You would think that as a dedicated Christian who reads the Bible and studies God's word in earnest, that I'd have learned this before. To some extent I did, and I would have told you before Bug that I had a good handle on my "Thought Life" and keeping things clean. But since Bug, it's gone so much deeper into areas I never paid any mind to - all the real nitty-gritty storehouses of selfishness that have built up and calcified over my thirty five years.

So how have things changed? Well, I can't say I've managed a lot of change in this area other than to become aware the problem exists and to arm myself against it. This means recognizing an ugly thought when it raises its head ("I am so sick of rolling this stupid soccer ball back and forth") and attempting to neutralize it or redirect my thinking. ("He's growing up so fast, soon he'll be running around with this in the back yard.")
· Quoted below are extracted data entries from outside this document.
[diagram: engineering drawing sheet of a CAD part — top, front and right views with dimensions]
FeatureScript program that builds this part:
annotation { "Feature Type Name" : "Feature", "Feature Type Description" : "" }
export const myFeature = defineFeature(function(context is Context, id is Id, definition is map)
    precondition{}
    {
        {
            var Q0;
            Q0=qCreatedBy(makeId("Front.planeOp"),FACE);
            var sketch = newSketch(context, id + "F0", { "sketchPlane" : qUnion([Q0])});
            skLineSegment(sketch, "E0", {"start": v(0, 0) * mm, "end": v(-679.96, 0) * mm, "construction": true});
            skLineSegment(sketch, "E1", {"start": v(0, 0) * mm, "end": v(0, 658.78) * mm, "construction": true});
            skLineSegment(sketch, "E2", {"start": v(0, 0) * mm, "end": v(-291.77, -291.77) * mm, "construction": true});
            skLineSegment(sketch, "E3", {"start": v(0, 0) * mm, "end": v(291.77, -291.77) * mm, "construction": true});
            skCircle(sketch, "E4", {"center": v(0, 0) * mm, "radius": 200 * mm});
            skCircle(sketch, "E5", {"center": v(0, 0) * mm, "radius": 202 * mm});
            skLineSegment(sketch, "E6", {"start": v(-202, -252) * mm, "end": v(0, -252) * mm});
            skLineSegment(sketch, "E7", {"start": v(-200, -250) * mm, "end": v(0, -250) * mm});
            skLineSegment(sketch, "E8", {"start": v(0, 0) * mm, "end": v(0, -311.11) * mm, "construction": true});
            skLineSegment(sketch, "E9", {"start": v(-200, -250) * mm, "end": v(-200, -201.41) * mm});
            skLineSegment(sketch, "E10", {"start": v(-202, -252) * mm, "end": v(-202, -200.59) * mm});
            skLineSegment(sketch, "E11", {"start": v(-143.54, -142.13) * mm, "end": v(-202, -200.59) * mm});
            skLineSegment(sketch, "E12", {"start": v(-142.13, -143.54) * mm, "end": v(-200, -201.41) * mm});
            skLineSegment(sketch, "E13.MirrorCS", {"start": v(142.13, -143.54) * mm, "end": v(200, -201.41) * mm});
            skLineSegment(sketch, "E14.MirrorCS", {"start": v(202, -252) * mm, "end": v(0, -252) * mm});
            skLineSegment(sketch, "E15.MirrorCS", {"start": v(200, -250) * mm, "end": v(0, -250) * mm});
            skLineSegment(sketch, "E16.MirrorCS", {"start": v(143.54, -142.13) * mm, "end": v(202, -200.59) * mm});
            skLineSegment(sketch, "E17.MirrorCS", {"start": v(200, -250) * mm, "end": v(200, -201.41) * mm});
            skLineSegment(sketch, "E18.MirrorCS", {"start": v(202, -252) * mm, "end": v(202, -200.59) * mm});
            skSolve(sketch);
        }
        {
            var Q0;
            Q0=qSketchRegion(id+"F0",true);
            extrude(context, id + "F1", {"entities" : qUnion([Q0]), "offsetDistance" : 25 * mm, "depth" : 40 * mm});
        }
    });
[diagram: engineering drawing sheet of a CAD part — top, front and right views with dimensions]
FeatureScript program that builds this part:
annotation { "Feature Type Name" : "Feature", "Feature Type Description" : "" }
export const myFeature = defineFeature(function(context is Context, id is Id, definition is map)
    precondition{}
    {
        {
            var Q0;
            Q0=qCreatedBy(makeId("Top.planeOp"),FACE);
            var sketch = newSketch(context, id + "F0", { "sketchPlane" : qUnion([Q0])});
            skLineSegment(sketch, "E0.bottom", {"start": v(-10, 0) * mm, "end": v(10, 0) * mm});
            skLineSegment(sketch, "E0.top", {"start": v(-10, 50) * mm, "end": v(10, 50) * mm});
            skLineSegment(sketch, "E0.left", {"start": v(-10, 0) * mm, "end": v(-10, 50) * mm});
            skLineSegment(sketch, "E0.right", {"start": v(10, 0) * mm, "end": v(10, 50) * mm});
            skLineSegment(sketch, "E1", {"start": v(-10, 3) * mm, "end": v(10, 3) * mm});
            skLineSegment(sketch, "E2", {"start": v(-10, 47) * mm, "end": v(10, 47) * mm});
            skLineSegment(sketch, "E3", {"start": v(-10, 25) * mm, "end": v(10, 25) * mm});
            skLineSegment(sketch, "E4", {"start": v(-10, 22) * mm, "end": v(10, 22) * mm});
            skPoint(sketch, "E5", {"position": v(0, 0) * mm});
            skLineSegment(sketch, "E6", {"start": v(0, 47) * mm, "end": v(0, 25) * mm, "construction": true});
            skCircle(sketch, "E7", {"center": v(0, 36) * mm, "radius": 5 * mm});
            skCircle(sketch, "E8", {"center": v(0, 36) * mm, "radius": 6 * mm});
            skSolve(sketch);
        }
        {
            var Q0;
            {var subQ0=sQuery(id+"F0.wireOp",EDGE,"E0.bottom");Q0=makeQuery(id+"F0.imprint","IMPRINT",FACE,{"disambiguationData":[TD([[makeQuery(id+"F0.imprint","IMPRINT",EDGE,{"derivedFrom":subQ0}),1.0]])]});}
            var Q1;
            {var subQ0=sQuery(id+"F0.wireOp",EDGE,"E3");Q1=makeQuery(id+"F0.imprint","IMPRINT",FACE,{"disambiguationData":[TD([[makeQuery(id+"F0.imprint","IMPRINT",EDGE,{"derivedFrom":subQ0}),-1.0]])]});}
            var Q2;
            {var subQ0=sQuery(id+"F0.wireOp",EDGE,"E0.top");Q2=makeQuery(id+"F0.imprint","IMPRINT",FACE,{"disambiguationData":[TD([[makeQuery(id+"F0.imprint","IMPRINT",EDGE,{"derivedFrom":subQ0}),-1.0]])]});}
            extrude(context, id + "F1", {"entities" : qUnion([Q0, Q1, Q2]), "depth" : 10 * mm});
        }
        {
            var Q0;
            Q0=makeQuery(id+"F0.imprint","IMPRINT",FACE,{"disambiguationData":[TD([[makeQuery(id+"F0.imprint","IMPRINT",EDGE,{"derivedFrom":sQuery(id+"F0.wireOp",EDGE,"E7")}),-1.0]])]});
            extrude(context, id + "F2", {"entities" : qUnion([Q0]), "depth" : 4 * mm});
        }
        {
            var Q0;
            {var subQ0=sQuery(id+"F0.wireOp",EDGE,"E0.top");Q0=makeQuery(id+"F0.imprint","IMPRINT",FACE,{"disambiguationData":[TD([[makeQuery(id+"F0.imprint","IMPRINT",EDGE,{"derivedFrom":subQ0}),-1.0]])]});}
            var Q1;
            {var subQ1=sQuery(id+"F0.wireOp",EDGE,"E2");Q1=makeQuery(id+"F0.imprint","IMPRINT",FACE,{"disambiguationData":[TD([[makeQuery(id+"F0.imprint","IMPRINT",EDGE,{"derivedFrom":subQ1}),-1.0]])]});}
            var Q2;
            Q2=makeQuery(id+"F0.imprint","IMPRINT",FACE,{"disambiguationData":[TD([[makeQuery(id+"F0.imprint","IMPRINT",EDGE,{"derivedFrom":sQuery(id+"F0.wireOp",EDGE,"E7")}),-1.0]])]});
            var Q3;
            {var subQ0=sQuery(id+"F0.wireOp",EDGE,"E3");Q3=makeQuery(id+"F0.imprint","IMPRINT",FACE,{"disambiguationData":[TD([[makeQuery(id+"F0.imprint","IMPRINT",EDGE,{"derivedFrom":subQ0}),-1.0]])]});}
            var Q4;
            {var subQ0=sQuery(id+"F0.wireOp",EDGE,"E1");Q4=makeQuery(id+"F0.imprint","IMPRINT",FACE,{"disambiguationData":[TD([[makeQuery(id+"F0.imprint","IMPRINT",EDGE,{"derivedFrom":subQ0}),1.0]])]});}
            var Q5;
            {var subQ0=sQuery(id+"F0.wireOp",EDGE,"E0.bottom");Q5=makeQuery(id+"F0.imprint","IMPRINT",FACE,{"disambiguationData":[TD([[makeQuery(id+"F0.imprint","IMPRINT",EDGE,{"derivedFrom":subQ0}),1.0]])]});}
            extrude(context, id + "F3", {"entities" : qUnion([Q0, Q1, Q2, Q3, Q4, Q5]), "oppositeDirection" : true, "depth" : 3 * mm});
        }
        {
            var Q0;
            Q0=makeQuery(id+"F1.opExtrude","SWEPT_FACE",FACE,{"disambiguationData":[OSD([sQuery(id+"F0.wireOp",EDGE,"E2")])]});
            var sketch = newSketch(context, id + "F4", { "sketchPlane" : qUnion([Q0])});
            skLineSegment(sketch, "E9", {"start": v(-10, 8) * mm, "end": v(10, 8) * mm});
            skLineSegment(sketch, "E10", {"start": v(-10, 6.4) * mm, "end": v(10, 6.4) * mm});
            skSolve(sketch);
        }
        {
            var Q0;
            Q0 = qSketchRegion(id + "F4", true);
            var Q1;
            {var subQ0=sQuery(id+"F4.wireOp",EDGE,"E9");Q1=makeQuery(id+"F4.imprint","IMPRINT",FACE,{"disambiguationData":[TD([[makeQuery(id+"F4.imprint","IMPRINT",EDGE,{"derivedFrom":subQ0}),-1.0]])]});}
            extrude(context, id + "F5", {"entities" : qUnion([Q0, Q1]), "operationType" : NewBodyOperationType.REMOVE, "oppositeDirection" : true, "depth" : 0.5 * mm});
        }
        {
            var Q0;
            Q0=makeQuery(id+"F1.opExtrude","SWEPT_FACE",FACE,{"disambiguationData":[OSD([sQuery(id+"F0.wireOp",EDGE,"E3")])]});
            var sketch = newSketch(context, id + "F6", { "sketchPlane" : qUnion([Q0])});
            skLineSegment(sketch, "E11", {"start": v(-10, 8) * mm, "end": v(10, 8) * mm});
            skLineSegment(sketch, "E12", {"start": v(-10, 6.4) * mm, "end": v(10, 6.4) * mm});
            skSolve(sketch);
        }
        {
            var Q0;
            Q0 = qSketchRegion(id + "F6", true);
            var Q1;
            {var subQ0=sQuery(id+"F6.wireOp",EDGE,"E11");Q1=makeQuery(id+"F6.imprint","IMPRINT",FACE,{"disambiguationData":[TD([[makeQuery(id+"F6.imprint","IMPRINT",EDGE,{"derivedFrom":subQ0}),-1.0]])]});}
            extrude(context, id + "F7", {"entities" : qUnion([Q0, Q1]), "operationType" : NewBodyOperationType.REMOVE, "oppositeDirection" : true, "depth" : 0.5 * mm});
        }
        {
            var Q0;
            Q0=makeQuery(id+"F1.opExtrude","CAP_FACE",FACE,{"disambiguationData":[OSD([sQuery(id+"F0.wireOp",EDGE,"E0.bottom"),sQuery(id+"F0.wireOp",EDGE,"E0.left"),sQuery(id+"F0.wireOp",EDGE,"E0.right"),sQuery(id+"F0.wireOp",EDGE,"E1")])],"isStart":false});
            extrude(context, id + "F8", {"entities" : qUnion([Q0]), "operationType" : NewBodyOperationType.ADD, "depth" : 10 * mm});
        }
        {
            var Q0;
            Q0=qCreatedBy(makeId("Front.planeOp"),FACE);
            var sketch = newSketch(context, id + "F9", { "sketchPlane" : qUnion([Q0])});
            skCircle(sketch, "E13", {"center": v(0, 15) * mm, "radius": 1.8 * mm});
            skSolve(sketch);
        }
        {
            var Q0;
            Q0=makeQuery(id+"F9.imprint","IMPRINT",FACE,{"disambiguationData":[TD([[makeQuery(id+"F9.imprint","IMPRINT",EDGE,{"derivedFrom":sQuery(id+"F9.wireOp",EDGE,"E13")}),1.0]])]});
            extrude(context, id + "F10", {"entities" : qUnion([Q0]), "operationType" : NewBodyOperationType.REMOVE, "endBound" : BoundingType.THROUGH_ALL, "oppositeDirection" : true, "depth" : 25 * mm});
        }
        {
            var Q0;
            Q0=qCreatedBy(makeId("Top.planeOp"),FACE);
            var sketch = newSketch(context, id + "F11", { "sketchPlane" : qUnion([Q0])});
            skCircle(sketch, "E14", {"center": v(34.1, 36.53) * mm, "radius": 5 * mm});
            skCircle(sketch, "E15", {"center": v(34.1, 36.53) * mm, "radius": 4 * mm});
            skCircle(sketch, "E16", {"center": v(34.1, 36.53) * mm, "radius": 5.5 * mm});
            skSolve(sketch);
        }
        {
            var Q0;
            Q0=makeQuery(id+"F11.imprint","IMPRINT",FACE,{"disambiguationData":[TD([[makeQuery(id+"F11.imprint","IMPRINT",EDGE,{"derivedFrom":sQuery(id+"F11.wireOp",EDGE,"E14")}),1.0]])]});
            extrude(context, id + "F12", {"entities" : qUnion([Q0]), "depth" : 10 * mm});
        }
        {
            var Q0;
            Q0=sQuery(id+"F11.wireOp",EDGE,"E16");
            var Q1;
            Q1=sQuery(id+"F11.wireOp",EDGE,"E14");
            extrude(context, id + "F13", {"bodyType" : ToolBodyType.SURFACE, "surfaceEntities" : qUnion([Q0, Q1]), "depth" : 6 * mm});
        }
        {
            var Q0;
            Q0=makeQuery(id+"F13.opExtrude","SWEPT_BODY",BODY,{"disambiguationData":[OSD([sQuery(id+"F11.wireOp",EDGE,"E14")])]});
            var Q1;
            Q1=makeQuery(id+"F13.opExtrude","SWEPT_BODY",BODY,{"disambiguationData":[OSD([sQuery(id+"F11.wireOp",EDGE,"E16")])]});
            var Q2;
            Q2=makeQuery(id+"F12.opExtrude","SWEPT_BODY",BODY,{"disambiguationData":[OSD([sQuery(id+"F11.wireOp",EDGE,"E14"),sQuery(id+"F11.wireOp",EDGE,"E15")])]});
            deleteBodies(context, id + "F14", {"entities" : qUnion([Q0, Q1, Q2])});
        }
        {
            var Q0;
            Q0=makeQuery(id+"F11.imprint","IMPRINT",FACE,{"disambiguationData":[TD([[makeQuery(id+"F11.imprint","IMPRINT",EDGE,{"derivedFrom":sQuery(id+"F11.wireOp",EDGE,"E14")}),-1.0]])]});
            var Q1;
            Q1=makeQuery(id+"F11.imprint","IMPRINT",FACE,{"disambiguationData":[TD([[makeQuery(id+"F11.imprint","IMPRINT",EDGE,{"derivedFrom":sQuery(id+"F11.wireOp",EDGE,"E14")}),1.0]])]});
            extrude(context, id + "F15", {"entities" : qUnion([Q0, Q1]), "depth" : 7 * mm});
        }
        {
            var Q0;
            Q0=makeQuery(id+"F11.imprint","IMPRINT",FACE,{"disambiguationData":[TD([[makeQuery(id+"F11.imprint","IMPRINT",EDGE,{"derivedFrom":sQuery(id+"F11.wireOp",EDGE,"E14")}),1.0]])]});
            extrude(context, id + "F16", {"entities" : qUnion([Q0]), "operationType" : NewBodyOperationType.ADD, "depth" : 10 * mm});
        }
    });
Just this slight mental adjustment has the power, if I let it, to turn my mood around to focus on something more positive, good, pure and hopeful. Some days require constant re-adjustments like this. Someday he won't want to cuddle anymore and he won't be this clingy, so I should enjoy this now and get my hugs in while I can. He's so strong now, wriggling in my arms. Remember when you were desperate to put weight on him? Look at him now, he's healthy and growing just the way he should.

Finally, brethren, whatsoever things are true, whatsoever things are honest, whatsoever things are just, whatsoever things are pure, whatsoever things are lovely, whatsoever things are of good report; if there be any virtue, and if there be any praise, think on these things. Philippians 4:8

And when all else fails, sing silly songs. Repeatedly. World without end. Hallelujah, Amen!